S'agissant des bureaux d'enregistrement et des agents agissant pour le compte de ces derniers, les obligations du titre II concernent :

- ceux qui ont leur établissement principal sur le territoire national ;

- ou ceux qui ont désigné un représentant établi sur le territoire national, s'ils sont établis hors de l'Union européenne mais offrent leurs services sur le territoire national.

Le III de l'article 11 précise que l'établissement principal s'entend du lieu :

- où sont principalement prises les décisions relatives aux mesures de gestion des risques en matière de cybersécurité ;

- ou, à défaut, le lieu où les opérations de cybersécurité sont effectuées ;

- ou, à défaut, l'établissement comptant le plus grand nombre de salariés dans l'Union européenne.
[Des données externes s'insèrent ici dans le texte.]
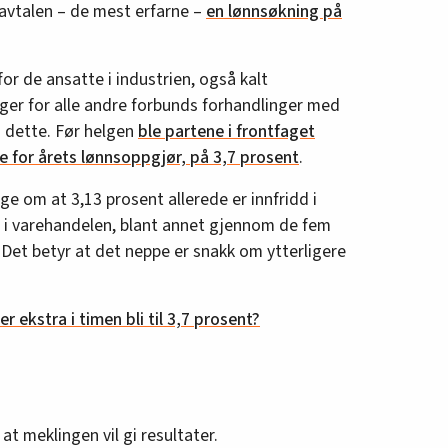
 avtalen – de mest erfarne –
en lønnsøkning på
or de ansatte i industrien, også kalt
nger for alle andre forbunds forhandlinger med
 dette. Før helgen
ble partene i frontfaget
for årets lønnsoppgjør, på 3,7 prosent
.
ge om at 3,13 prosent allerede er innfridd i
 i varehandelen, blant annet gjennom de fem
 Det betyr at det neppe er snakk om ytterligere
r ekstra i timen bli til 3,7 prosent?
 meklingen vil gi resultater.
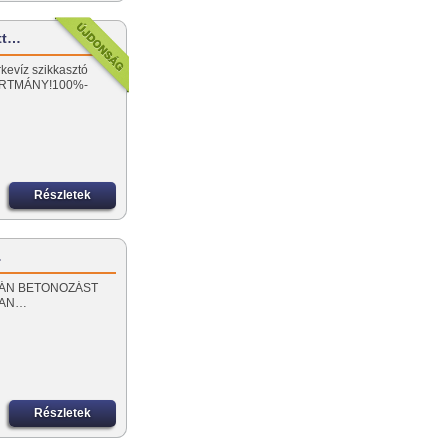
ott…
rkevíz szikkasztó
ÁRTMÁNY!100%-
Részletek
…
 SORÁN BETONOZÁST
BAN…
Részletek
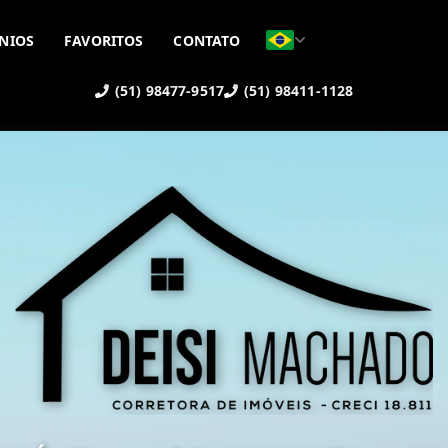
NIOS
FAVORITOS
CONTATO
(51) 98477-9517
(51) 98411-1128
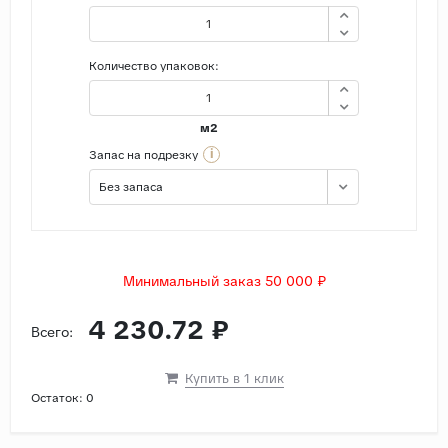
Количество упаковок:
м2
i
Запас на подрезку
Без запаса
Минимальный заказ 50 000 ₽
4 230.72 ₽
Всего:
Купить в 1 клик
Остаток:
0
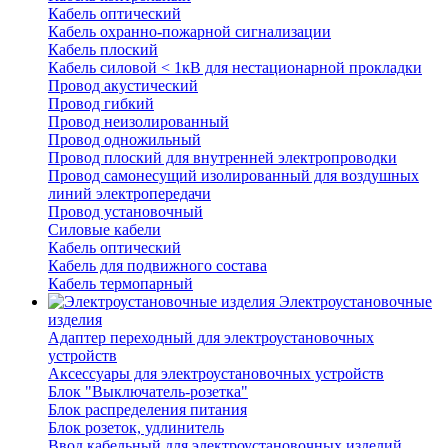
Кабель оптический
Кабель охранно-пожарной сигнализации
Кабель плоский
Кабель силовой < 1кВ для нестационарной прокладки
Провод акустический
Провод гибкий
Провод неизолированный
Провод одножильный
Провод плоский для внутренней электропроводки
Провод самонесущий изолированный для воздушных
линий электропередачи
Провод установочный
Силовые кабели
Кабель оптический
Кабель для подвижного состава
Кабель термопарный
Электроустановочные
изделия
Адаптер переходный для электроустановочных
устройств
Аксессуары для электроустановочных устройств
Блок "Выключатель-розетка"
Блок распределения питания
Блок розеток, удлинитель
Ввод кабельный для электроустановочных изделий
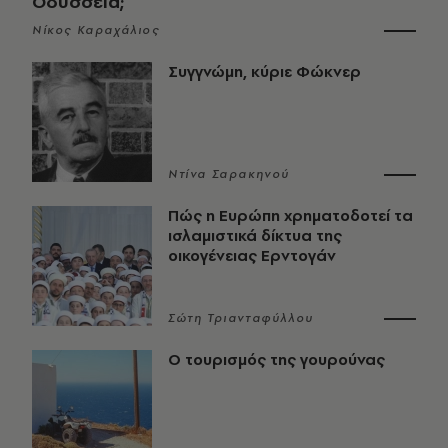
Οδύσσεια;
Νίκος Καραχάλιος
Συγγνώμη, κύριε Φώκνερ
Ντίνα Σαρακηνού
Πώς η Ευρώπη χρηματοδοτεί τα
ισλαμιστικά δίκτυα της
οικογένειας Ερντογάν
Σώτη Τριανταφύλλου
Ο τουρισμός της γουρούνας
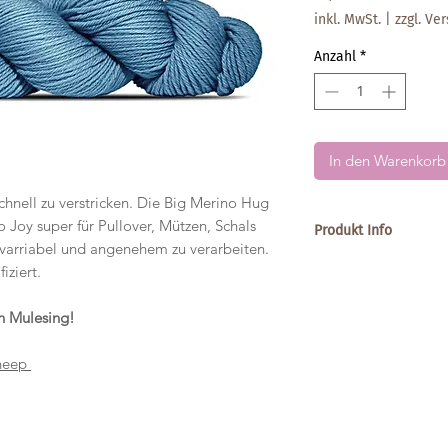
inkl. MwSt.
|
zzgl. Ve
Anzahl
*
In den Warenkorb
nell zu verstricken. Die Big Merino Hug
 Joy super für Pullover, Mützen, Schals
Produkt Info
 varriabel und angenehem zu verarbeiten.
Gewicht: 100g
iziert.
Laufweite: ca. 320m
Empfohlene Nadelstä
n Mulesing!
Material: 100% Schur
Waschmaschinenfes
sheep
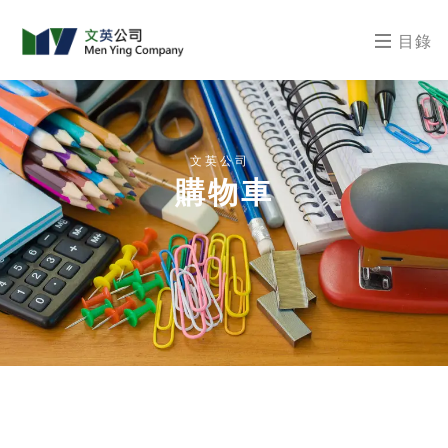
目錄
文英公司
購物車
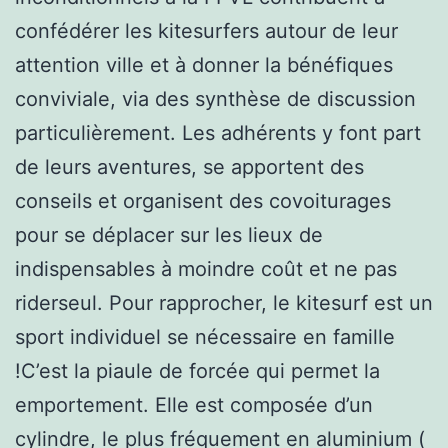
confédérer les kitesurfers autour de leur
attention ville et à donner la bénéfiques
conviviale, via des synthèse de discussion
particulièrement. Les adhérents y font part
de leurs aventures, se apportent des
conseils et organisent des covoiturages
pour se déplacer sur les lieux de
indispensables à moindre coût et ne pas
riderseul. Pour rapprocher, le kitesurf est un
sport individuel se nécessaire en famille
!C’est la piaule de forcée qui permet la
emportement. Elle est composée d’un
cylindre, le plus fréquement en aluminium (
S'agissant de la notion de représentant, celle-ci est définie au 5° de l'article 6 comme « une personne physique ou morale établie dans l'Union qui est expressément désignée pour agir pour le compte d'un fournisseur de services de système de nom de domaine, d'un registre de noms de domaine de premier niveau, d'une entité fournissant des services d'enregistrement de noms de domaine [...] qui peut être contacté par une autorité compétente ou un centre de veille, d'alerte et de réponse aux attaques informatiques (CERT) à la place de l'entité elle-même concernant les obligations incombant à ladite entité en vertu de la présente loi ».

III. La position de la commission - un article destiné à établir les critères territoriaux pour l'application des dispositions de la section 3 aux offices et aux bureaux d'enregistrement

Le présent article 18 établit, en faisant référence aux dispositions de l'article 11, les critères territoriaux d'application aux offices d'enregistrement et aux bureaux d'enregistrement des dispositions de la section 3 « Enregistrement des noms de domaine » qui vient transposer les dispositions de l'article 28 de la directive NIS 2.

Il constitue donc une mesure de transposition nécessaire et n'appelle pas de commentaires de la part de la commission spéciale.

La commission a adopté cet article sans modification.


* 34 Les compétences du ministre de la défense en matière de cybersécurité sont prévues par la sous-section 4 de la section 2 du chapitre Ier du titre Ier du livre IV du code de la défense.

* 35 Les deux notions de CERT et de CSIRT ont le même sens et sont utilisés indifféremment.